America/Europe is Israel
I understand all that. But you still did not answer my. Who are these people/circles you are referring to? Going into along dissertation does my pointed question. “We prefer people to focus on the ideas and judge them as such, on their own terms”. Then for those who want a complete picture to arrive at their own conclusion/judgement, then please tell me who these circles are. Is that such an unreasonable request?
Christians For Truth
Our experience with this doctrine comes from Dual Seedline Christian Identity.
CHRIST IS KING
As CFT said, Duel Seedline Christian Identity hold the ALL ISRAEL IS SAVED doctrine. Kingdom Identity is sometimes another name for the same groups, I think.

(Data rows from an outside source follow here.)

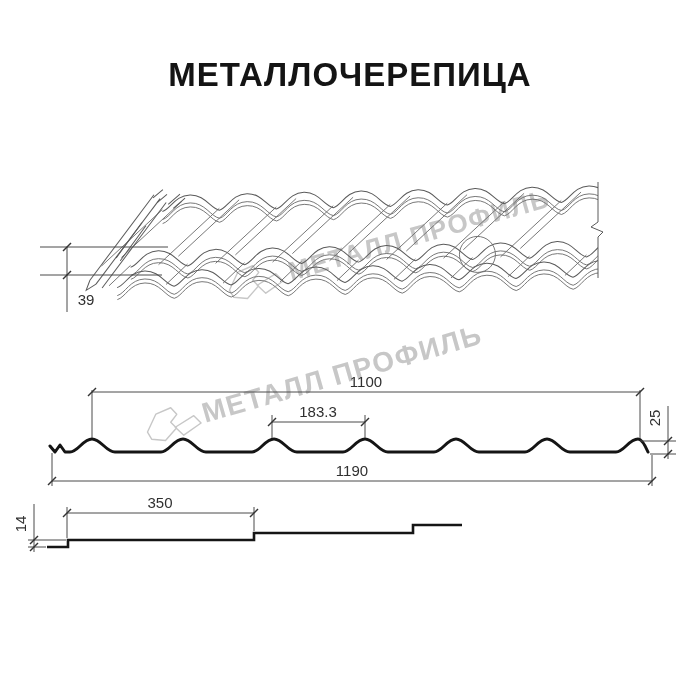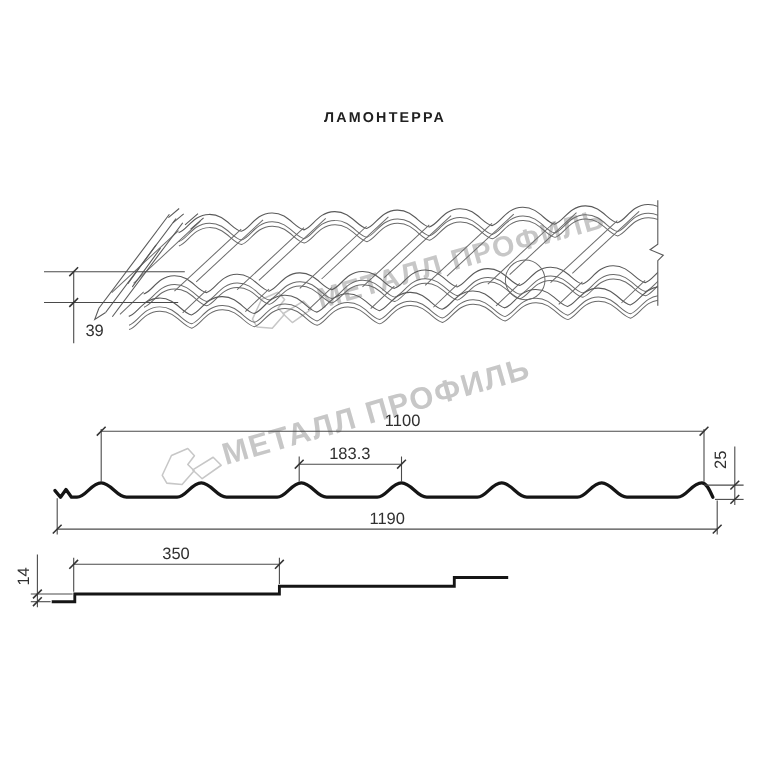"МЕТАЛЛОЧЕРЕПИЦА" div.title { html: none -> <div>МЕТАЛЛОЧЕРЕПИЦА</div> }
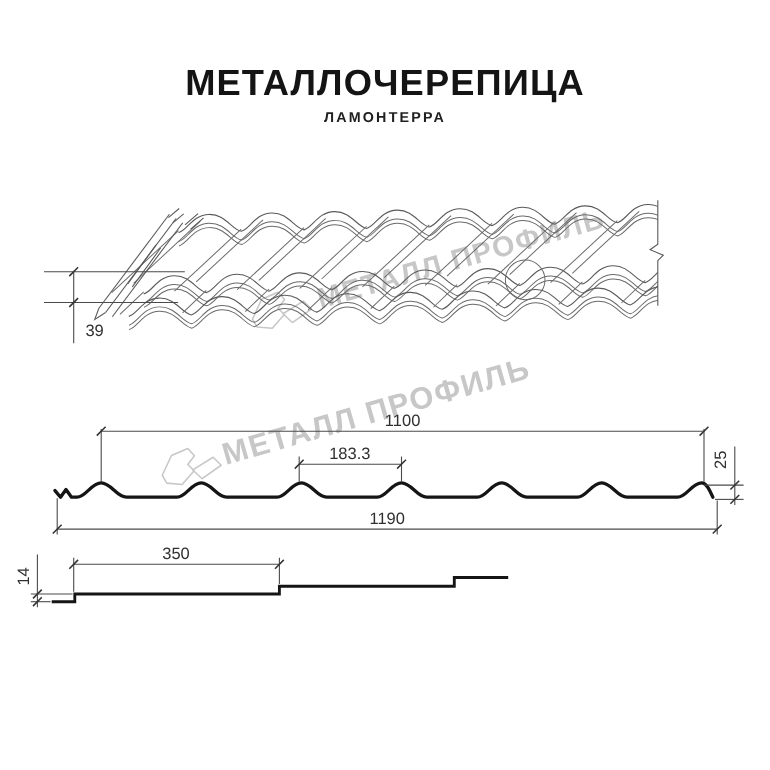"ЛАМОНТЕРРА" div.subtitle { html: <div>ЛАМОНТЕРРА</div> -> none }
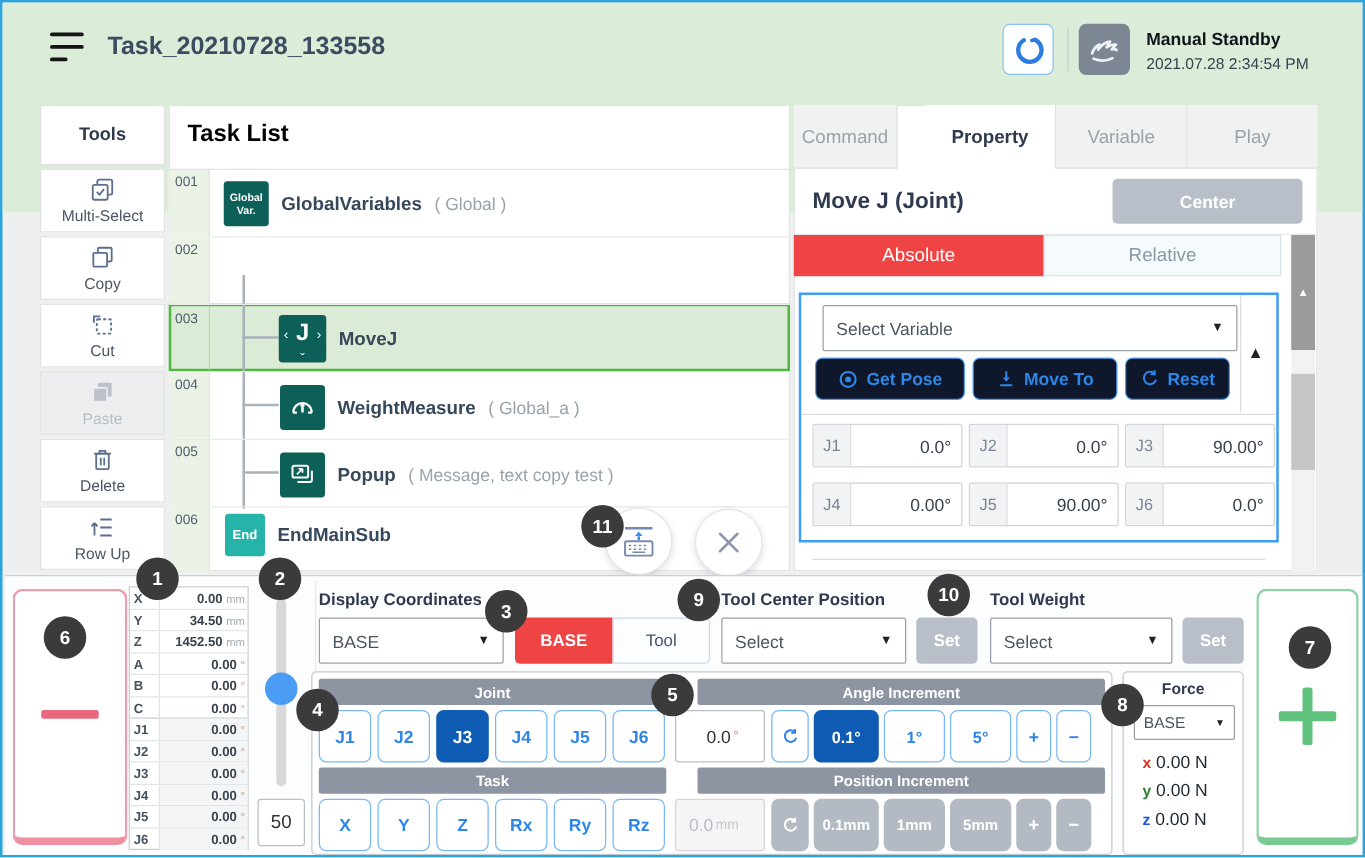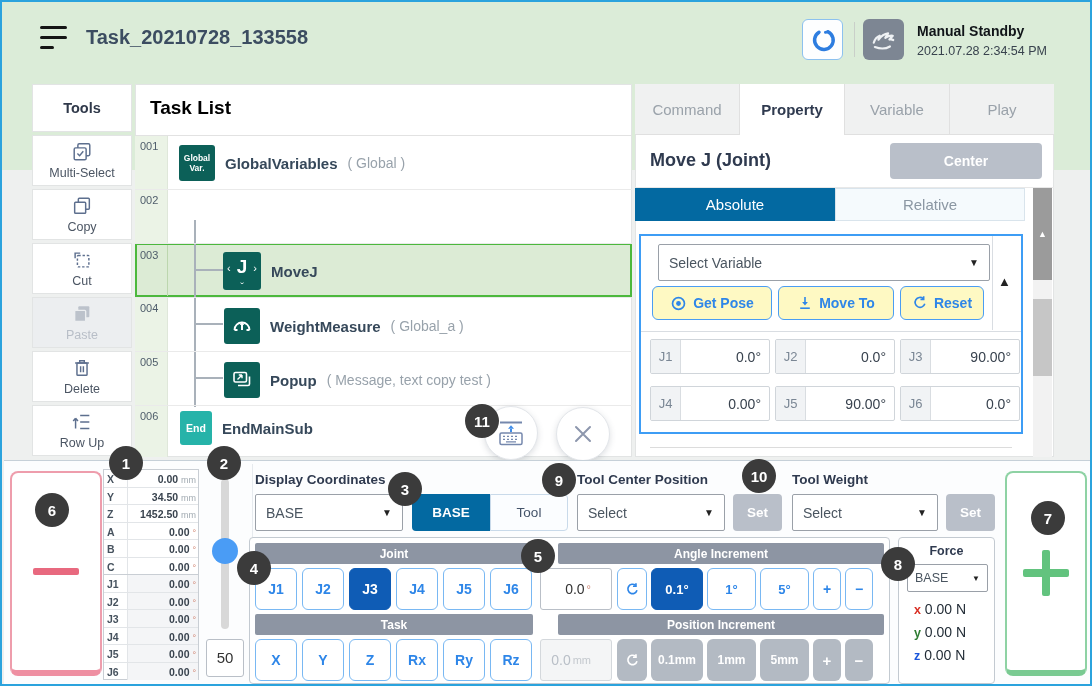"Command" div.abs { width: 105px -> 83px }
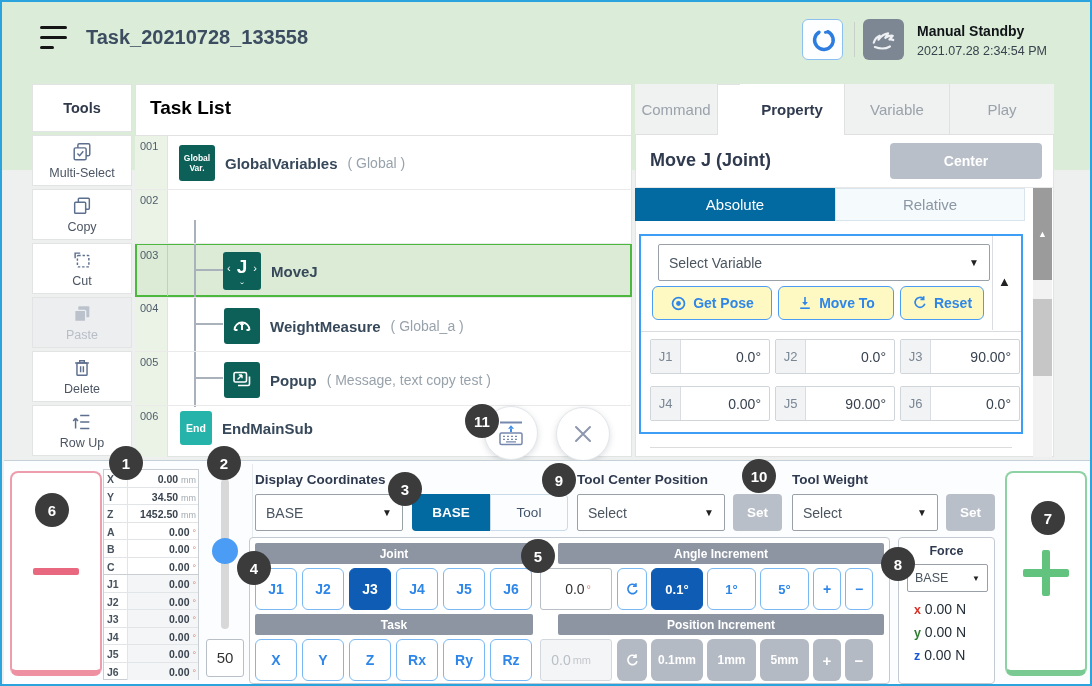"Absolute" .seg-active { background: #0369a1 -> #ef4444 }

Basically, anyone who supports the notion that todays jews come from Cain, and the Edomites, and are a direct line from the devil himself, hold the ideas CFT are talking about.
You will know DSCI when you find it as they’re always full of hate, and anyone who crosses them is called a “JEW!” You’ll also know when you’ve found DSCI because everything has to be analyzed and explained in minute detail to make all the pieces fit together and make some vague form of sense.
Unfortunately for them, they place themselves in the hands of select men who decide what everyone is to believe.
More grievous still, said men seem to be shameless enough to steer many in the 2sl camp away from this and other sites proposing alternate takes on scripture, by claiming that sites like this one, and others, advocate universalism.
Despite olive branches and explanations to the contrary, they persist.
It is one thing to disagree, but it is another thing to falsify a brother for position. I only hope those still under 2sl doctrine make the initial effort to do better than those men whom they have put trust in, and instead trust their own conscience. If they did I think many would realize how obvious the views expressed in this article are in light of scripture, and that there is no universalism being advocated.
Problem is it is hard to reach a man locked in a room, so to speak.